On Tue, 2008-01-22 at 20:40 +0200, Juuso Alasuutari wrote:
On Tuesday 22 January 2008 19:18:10 Nedko Arnaudov
wrote:
> Juuso Alasuutari <juuso.alasuutari(a)gmail.com> writes:
> > This is where I believe we both agree that
turning LASH into a D-Bus
> > service will help. The session handler shouldn't be a JACK client;
> > instead, the audio server should be a D-Bus client of the session
> > handler, although a Very Special one. And that's something that the JACK
> > D-Bus control interface will enable.
I don't think this is necessary, or the right way to do it. All LASH
needs is a way to determine which JACK (or ALSA seq, etc) client
corresponds to which LASH client, how they are interconnected, and a way
to connect different clients together. These APIs exist already,
they're well defined and many applications use them. It's also a little
presumptuous to assume that LASH will be the only program that would
require such functionality.
So I'm not sure what benefit adding LASH support to jackd et al would
have. The best way to have the patch connection system as a D-Bus LASH
client would be to implement a bridge that interfaces with the existing
patch system APIs on one side and the LASH server on the other. In
which case, why bother with a bridge at all? You end up back with LASH
supporting the patch connection system, instead of the other way round.
Yes, except
that I was thinking about not trating JACK server as LASH
client. Instead LASH should directly support and have special handling
of JACK server.
I didn't mean that JACK would be just another ordinary client for LASH; lashd
would naturally have special handling for it. Lashd would communicate with
jackd using the D-Bus interface that we're working on now. What I did mean
was that lashd shouldn't be a "JACK client" in the usual sense of the word
anymore, i.e. no libjack dependency. I believe this is what you meant also?

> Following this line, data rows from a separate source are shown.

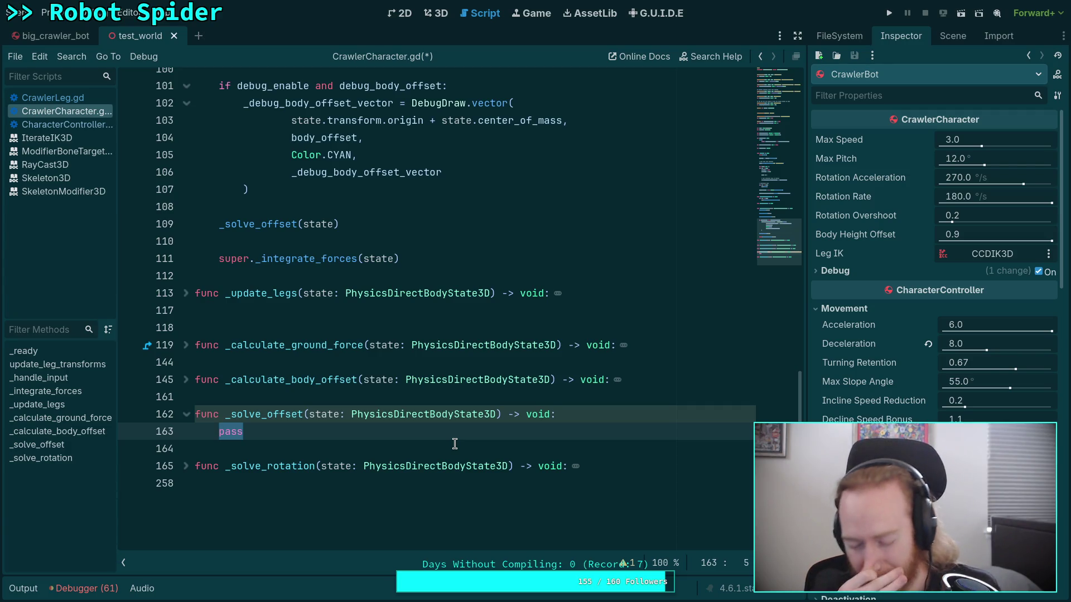
{"action": "left_click", "coordinate": [769, 95]}
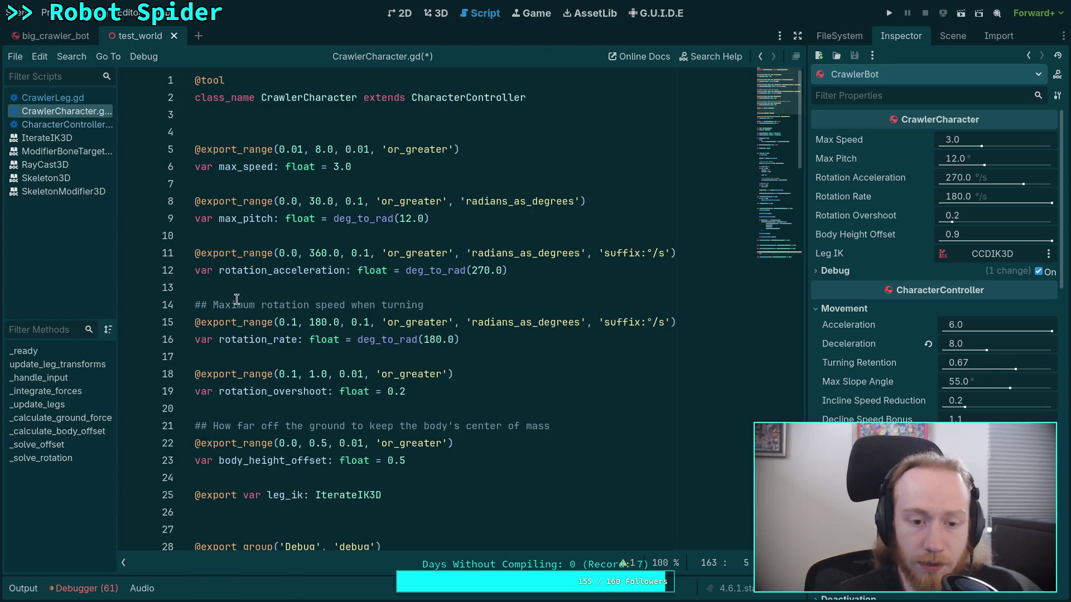
{"action": "double_click", "coordinate": [246, 167]}
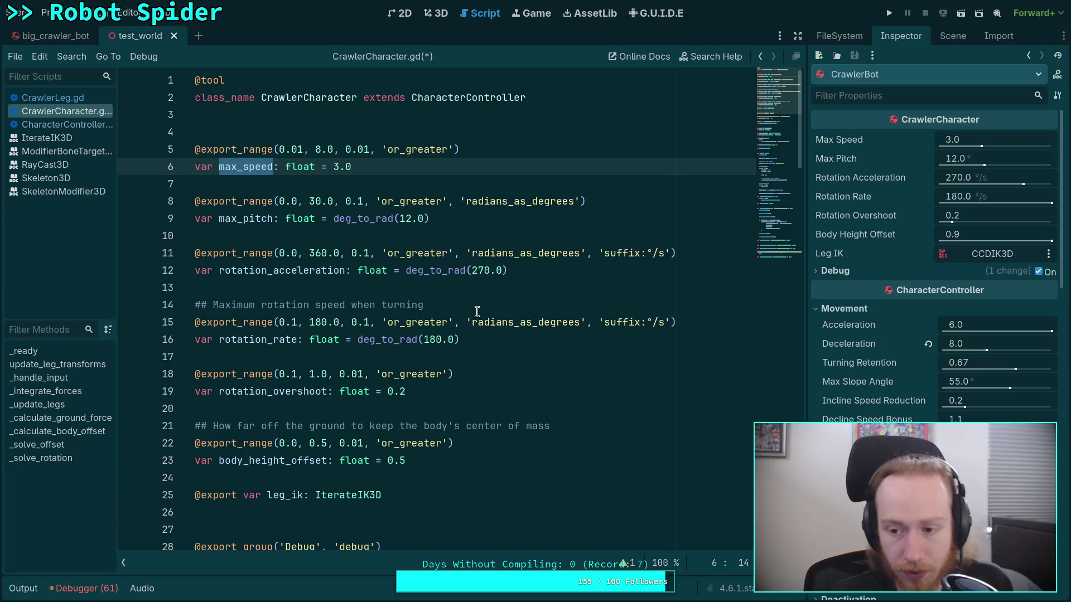
{"action": "mouse_move", "coordinate": [825, 327]}
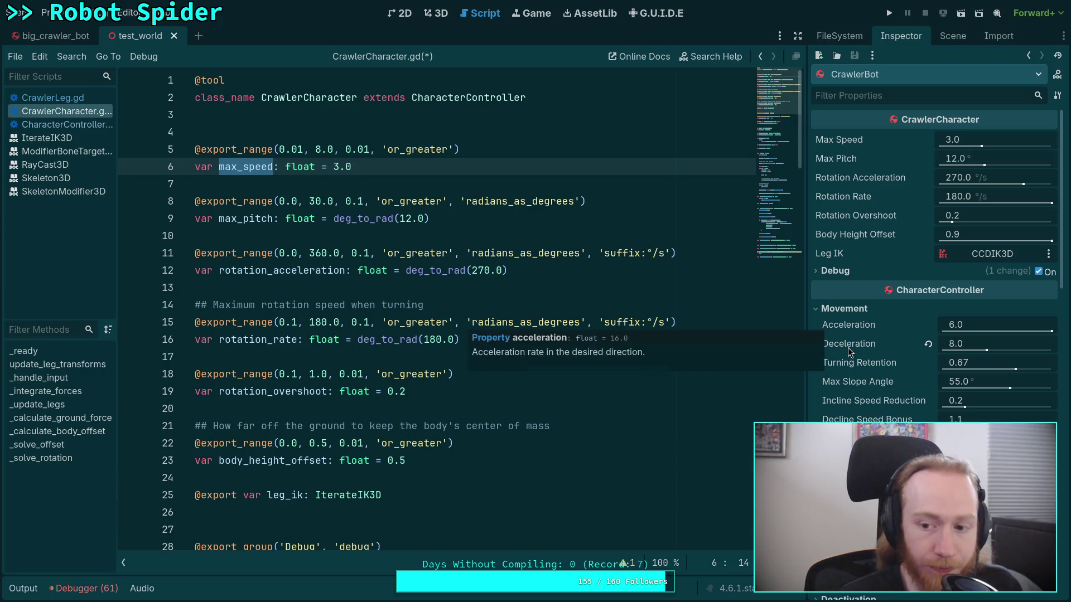
{"action": "mouse_move", "coordinate": [847, 347]}
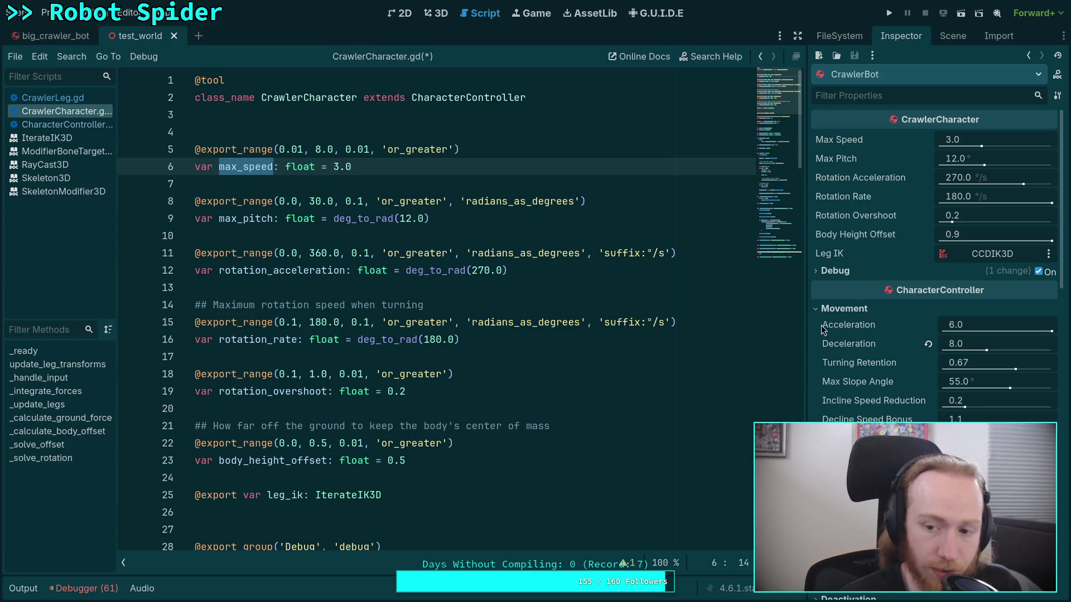
{"action": "mouse_move", "coordinate": [781, 80]}
{"action": "left_mouse_down"}
{"action": "mouse_move", "coordinate": [785, 262]}
{"action": "mouse_move", "coordinate": [787, 240]}
{"action": "left_mouse_up"}
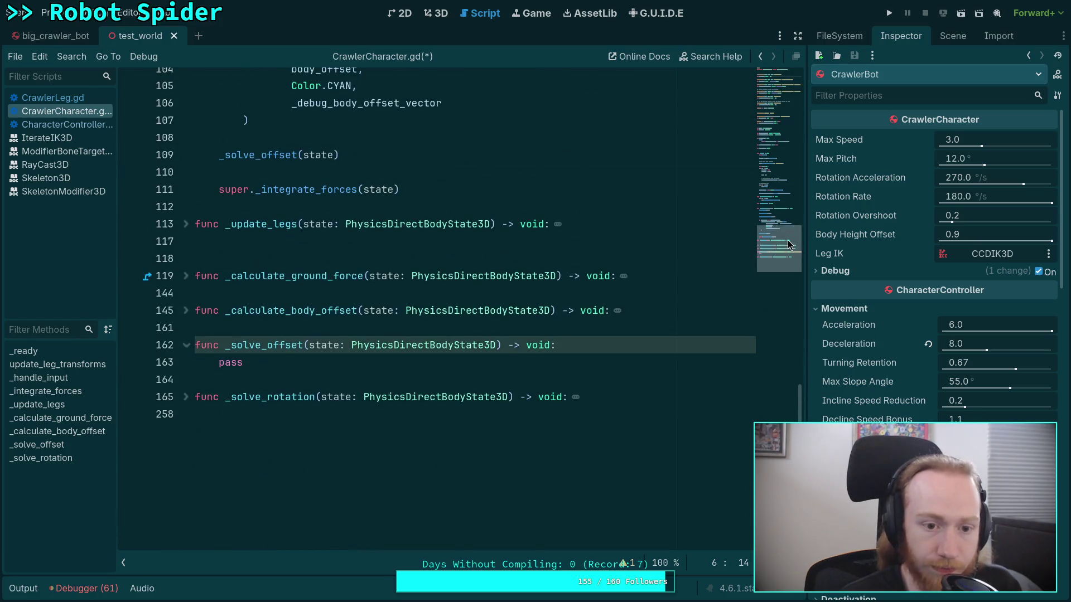
{"action": "double_click", "coordinate": [230, 363]}
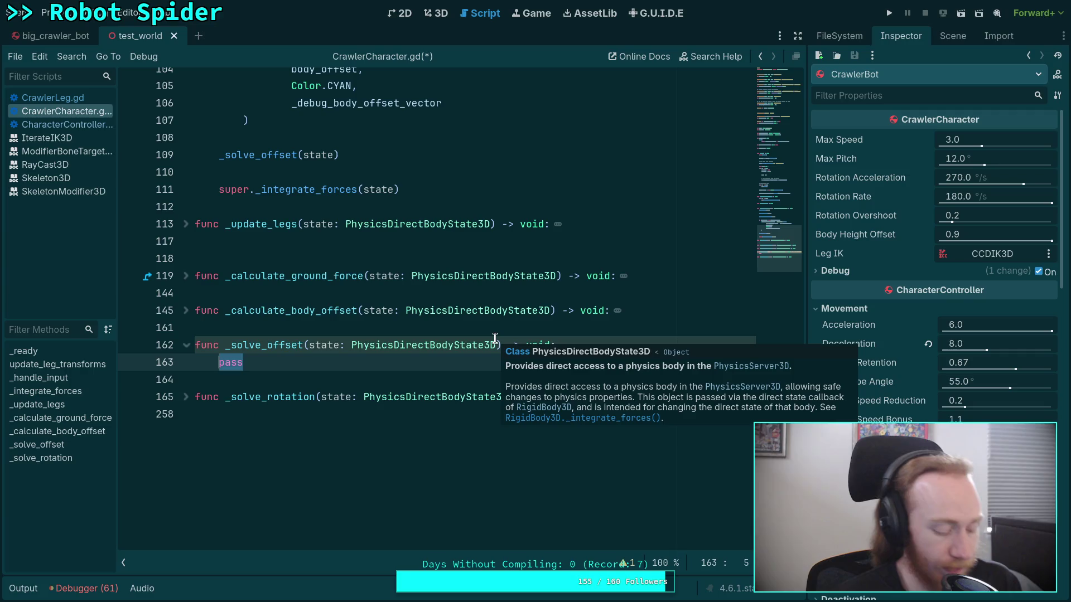
{"action": "mouse_move", "coordinate": [389, 396]}
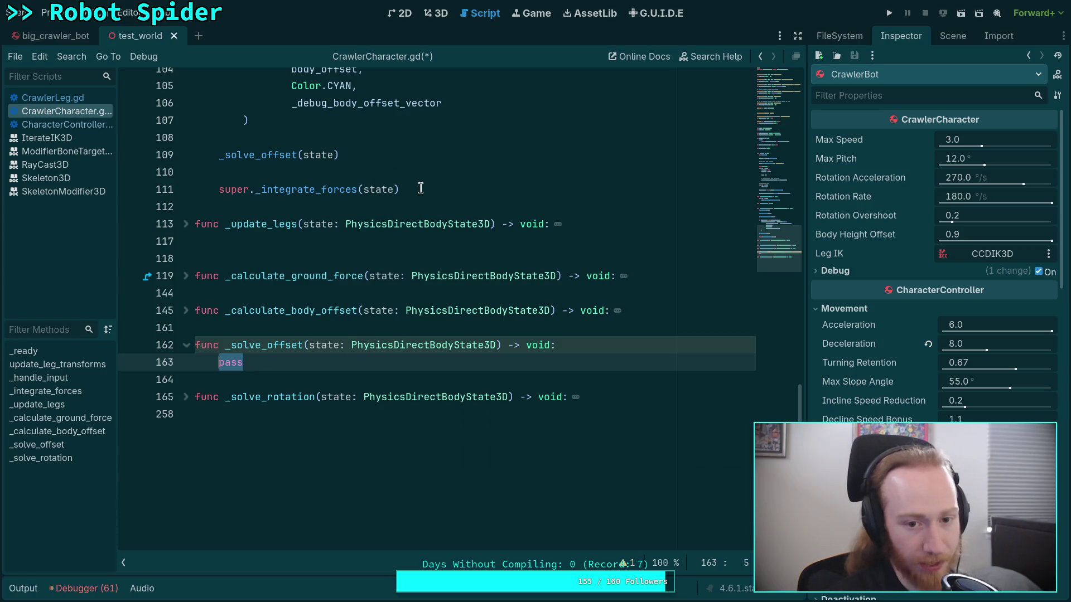
{"action": "left_click_drag", "start_coordinate": [401, 190], "coordinate": [218, 190]}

(I can see now as I'm writing this that Bob Ham is expressing a different
opinion on the list, maybe he'd like to comment on this further?)
Indeed, LASH already does have special handling of the JACK server. Too
much special handling, in fact, as some API functions have the word
"jack" in them, which is just bad.
The only thing that JACK-DBus changes from LASH's perspective is that it
would need to make different calls to create port connections and to
register its interest in graph changes. This isn't a big problem.